Some Tips To Save Time and avoid Risk in Submissions
Have you ever faced rejection or delay in submission of your regulatory documents? Did you go difficulty in compiling the documents into PDF before submission? No matter how big the company would be, phase of the product would be – there are professionals facing issues furthermore technical documentation is a challenging part. It involves numerous steps and potential opportunities for missteps. To overcome all those issues, do you need to speed up your submission process? Do you want to reduce the risk of compiling technical documents for submission? Tips here will help you to streamline the submission process.
Tip 1: Centralized PDF conversion
Visually and technically consistent PDFs are required for quick, smooth approvals of documents from regulatory authorities. It’s definitely a tough job when we are using multiple technologies for creating and modifying the documents. Moreover, various departments will be giving documents whenever they get new results; accordingly we need to change/update the document. Updating each result will give something or the other inconsistency particularly when different user configures their own result document.
To overcome such issues a good tool with automated software will support in solving someof these issues. The same software should also contain template/format that complies with specific regulatory body. Such PDF rendering software retrieves data from all dissimilar controlled content repositoriesinluding file shares, web services and email repositories. Once all the data pooled from various repositories, converting software will adjust files in consistent and compliant PDF format which is in ready to submit format to any global health authorities
Tip 2: Make compliance earlier than submission period
While making PDFs manually or by using online tools you typically face a problem of editing the documents in respect to meet the health authorities’ technical requirements. It’s really difficult to edit the content in between the text even if you use adobe editor or other editors. Moreover a regular PDF’s will not be compliant by default, for this reason everyone needs to have additional steps and needs to use additional tools to make the PDF compliant as per regulatory requirements. If not this strategy, one must wait until all the works/edits done in word document till the moment before submission time and convert it as PDF, then submit or allow publishing tool to make the necessary adjustments for submission.
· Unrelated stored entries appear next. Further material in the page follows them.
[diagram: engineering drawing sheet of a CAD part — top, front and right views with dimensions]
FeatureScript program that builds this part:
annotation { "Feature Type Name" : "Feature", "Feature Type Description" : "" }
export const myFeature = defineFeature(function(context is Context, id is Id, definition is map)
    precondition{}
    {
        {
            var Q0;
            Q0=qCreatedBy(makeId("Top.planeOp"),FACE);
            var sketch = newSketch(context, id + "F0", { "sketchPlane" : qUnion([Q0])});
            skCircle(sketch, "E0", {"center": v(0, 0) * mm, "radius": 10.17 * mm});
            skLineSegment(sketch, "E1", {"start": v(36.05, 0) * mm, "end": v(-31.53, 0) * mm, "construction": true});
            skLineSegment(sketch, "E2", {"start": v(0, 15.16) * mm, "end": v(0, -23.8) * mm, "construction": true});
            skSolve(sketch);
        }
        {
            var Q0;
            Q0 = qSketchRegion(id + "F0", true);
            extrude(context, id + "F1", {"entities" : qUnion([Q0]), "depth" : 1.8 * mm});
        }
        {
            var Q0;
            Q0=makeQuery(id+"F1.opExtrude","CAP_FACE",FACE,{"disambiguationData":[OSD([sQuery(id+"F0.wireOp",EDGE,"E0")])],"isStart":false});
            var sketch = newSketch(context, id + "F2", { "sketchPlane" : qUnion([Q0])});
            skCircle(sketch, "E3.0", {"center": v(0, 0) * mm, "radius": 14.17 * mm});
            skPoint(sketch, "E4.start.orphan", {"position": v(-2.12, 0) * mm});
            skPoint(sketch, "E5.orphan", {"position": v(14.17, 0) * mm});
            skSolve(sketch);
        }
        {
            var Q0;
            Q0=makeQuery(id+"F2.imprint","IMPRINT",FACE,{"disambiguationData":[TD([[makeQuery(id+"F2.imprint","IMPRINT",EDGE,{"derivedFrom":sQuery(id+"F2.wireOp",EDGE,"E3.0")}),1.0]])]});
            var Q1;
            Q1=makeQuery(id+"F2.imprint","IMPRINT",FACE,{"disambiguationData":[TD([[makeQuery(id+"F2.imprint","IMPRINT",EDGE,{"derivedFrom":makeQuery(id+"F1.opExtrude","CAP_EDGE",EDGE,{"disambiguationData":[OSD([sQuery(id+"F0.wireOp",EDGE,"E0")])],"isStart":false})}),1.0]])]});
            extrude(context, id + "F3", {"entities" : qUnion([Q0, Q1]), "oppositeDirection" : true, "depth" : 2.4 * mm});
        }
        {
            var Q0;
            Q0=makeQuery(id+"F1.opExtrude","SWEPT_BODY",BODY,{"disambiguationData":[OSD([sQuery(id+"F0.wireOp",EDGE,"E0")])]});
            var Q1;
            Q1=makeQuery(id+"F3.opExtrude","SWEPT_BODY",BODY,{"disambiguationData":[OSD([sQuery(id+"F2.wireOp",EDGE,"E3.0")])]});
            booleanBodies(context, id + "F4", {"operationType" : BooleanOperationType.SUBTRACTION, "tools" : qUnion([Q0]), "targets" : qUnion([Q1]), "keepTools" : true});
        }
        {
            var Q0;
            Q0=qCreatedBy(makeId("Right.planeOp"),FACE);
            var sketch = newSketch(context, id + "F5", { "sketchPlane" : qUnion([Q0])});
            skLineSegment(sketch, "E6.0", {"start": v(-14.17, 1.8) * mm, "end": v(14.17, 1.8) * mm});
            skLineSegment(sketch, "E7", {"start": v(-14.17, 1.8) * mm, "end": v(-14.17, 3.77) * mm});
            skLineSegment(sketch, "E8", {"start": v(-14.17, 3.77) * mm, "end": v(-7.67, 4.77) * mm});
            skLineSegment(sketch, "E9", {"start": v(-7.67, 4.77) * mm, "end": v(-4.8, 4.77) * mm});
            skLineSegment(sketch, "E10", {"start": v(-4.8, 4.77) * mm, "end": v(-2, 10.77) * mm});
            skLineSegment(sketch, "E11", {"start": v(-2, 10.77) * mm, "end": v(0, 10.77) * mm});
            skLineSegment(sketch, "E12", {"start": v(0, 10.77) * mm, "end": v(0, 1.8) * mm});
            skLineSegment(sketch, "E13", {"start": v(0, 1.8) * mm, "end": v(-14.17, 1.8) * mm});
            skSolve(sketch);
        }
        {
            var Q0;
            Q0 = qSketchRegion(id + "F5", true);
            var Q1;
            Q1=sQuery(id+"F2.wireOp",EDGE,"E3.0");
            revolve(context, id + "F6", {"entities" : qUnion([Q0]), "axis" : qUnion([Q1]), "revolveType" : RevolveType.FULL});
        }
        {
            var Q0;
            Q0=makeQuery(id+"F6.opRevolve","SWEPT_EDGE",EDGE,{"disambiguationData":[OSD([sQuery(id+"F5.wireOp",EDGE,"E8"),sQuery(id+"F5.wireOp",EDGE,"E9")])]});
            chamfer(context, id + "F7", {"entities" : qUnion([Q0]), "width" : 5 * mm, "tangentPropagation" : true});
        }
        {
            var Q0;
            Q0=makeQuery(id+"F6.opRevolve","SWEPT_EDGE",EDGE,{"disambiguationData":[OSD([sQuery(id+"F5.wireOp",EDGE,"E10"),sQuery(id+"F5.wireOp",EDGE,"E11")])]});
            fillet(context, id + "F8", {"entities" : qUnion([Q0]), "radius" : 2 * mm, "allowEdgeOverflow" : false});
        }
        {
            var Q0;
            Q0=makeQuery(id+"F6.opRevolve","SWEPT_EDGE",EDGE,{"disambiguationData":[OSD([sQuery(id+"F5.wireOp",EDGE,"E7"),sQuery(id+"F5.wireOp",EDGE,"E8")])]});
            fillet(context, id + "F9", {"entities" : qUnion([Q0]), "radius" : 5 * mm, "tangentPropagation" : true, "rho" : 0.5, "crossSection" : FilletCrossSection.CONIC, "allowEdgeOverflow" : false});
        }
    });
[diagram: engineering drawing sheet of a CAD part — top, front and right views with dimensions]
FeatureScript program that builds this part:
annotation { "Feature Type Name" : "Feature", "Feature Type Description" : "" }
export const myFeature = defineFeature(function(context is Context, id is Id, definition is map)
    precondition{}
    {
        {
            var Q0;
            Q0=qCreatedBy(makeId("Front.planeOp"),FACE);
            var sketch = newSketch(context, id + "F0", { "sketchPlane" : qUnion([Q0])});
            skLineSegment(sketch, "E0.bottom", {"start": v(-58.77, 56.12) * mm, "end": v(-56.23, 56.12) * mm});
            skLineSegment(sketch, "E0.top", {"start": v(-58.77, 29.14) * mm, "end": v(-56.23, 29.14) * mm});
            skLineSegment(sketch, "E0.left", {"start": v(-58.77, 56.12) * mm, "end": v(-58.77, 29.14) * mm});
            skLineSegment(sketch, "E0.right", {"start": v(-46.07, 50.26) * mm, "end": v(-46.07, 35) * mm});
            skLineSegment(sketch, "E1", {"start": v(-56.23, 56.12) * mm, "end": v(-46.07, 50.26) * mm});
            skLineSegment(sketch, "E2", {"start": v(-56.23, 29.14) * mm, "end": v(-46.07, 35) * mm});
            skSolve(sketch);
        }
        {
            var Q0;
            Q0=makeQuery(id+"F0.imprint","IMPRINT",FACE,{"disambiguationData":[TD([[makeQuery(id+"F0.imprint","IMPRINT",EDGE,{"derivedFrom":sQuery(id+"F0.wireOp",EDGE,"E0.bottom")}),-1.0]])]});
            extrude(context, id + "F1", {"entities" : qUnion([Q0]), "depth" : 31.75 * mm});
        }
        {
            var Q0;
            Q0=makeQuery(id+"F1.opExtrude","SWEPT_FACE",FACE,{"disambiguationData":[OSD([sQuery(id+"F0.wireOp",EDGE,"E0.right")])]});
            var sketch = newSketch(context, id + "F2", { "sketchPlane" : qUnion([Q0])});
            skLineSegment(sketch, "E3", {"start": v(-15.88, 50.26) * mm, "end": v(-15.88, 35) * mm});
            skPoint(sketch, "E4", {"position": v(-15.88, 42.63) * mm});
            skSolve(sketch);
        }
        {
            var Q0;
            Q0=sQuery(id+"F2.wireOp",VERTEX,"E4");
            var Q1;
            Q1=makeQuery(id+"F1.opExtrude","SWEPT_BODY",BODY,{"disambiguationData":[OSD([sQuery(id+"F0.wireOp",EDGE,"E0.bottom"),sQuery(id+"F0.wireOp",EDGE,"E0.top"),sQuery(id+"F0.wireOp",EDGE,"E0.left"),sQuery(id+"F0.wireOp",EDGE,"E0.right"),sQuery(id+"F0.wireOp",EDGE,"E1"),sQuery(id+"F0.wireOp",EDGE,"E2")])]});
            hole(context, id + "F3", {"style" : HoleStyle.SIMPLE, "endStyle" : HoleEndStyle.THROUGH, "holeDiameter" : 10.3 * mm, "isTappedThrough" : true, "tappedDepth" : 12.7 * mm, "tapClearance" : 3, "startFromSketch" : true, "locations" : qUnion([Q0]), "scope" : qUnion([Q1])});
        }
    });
Practically it takes a lot of time, nevertheless technical issues will be discovered very late that prone to make more mistakes at the time of submission.
To overcome this, one must ensure the compliance at a very beginning of submission content preparation process. Automatic compliance should be achieved immediately when you render the document to PDF. This automatic compliance typically does not require any additional tools, or manual steps in conversion process. This helps to shift focus towards generating quality content, which further supports in reducing the number of issues being resolved after the publishing stage. So, do not wait till the last minute to make each and every single document into one PDF.
Tip 3: Automating PDF
Using automated PDF rendering system in an organization will enhance the efficiency of compliance for regulatory submission. Once documents get uploaded with content required for submission, systems can automatically render content into multiple versions of your PDFs that meet the respective health authority requirements. This system also supports in such a way by creating multiple versions upon new updates, by coloring hyperlinks, by bookmarking figures and tables, by adding table of contents upon exceeding the specified number of pages, by highlighting the extra content, and by optimizing for fast web viewing.
Bottom line issubmissions-ready PDF content is essential and possible with the inputs above for ensuring a quick as well as confident review by regulatory bodies.